When Jan and I were based in Kingston, Jamaica, we learned a lot about the history of the island. One day, I was speaking with an old-timer who told me about the day when the first traffic signal was installed on the island. If you were to visit Jamaica today, you would quickly realize even with an abundance of traffic signals in the cities the driving is very chaotic to this day. I could not imagine what it was like when an unfamiliar traffic light was first put in place.
On that day, the busiest intersection in Kingston was chosen to receive the new traffic signal. A notice was placed in the paper about the coming change. No one had ever seen a traffic light before. As cars approached the newly regulated intersection many of the drivers simply did not see the traffic light. It was not in their field of vision because it was not yet part of their thinking. Wrecks happened one after another. The intersection became a massive crash site.
The old-timer sharing this memory with me began to smile. He said, “It was so entertaining! Hundreds of people filled the streets watching crash after crash. When a new crash took place we all let out a cheer and applauded like we were at a soccer game.” This crash scene went on for weeks until the drivers finally came to realize what it meant to have their driving regulated.
The day the first traffic signal was installed in Kingston a lack of self-control was present. The traffic signal did not press the brake to obey a red light. That was the responsibility of the driver. It would become a learned skill.
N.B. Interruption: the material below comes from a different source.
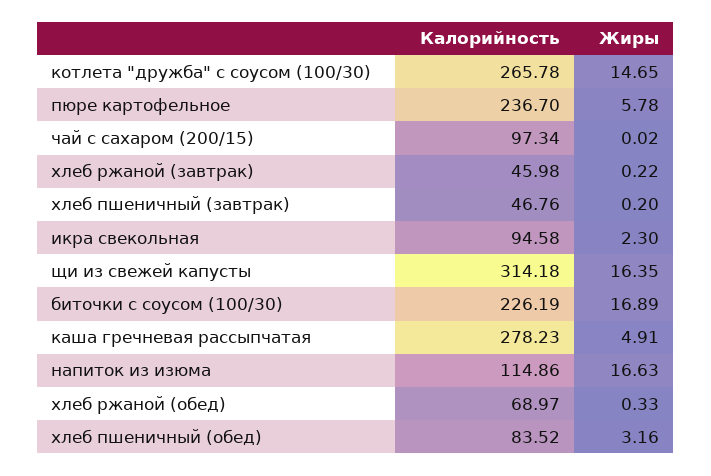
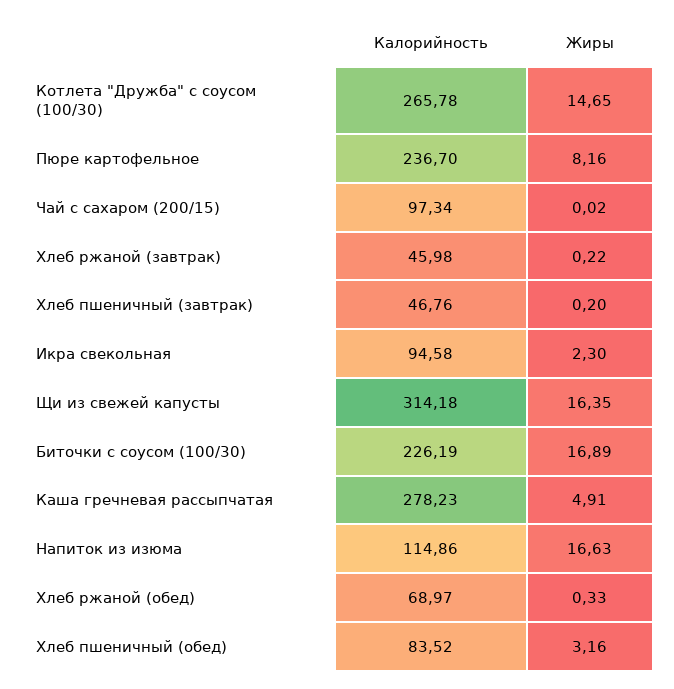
Жиры, пюре картофельное: 5.78 -> 8.16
One of the fruits of the Spirit is self-control. This is not God or a pastor controlling our lives – it is you and me doing the controlling. That is why it is called self-control. We are the ones in charge of how we speak and how we choose to live. The appetites of our lives need a set of brakes and an accelerator in order to safely navigate the intersections of life. It may not be a positive-sounding message to consider a life lived under the control of the Spirit, but it is the only kind of life that will keep you from crashing.
Here are a few examples that Paul shared in Ephesians 5 that reveal to us what a spiritual traffic signal looks like when installed at the intersections of a life:
“So stop telling lies. Let us tell our neighbors the truth, for we are all parts of the same body. And don’t sin by letting anger control you. Don’t let the sun go down while you are still angry, for anger gives a foothold to the devil.” Vs. 25-27
“Don’t use foul or abusive language. Let everything you say be good and helpful so that your words will be an encouragement to those who hear them.” Vs. 29
“Get rid of all bitterness, rage, anger, harsh words, and slander, as well as all types of evil behavior. Instead, be kind to each other, tenderhearted, forgiving one another, just as God through Christ has forgiven you.” 31-32
There are other spiritual traffic lights operating elsewhere in Scripture. Find where they have been installed and heed their warning. They will keep you safe in the journey.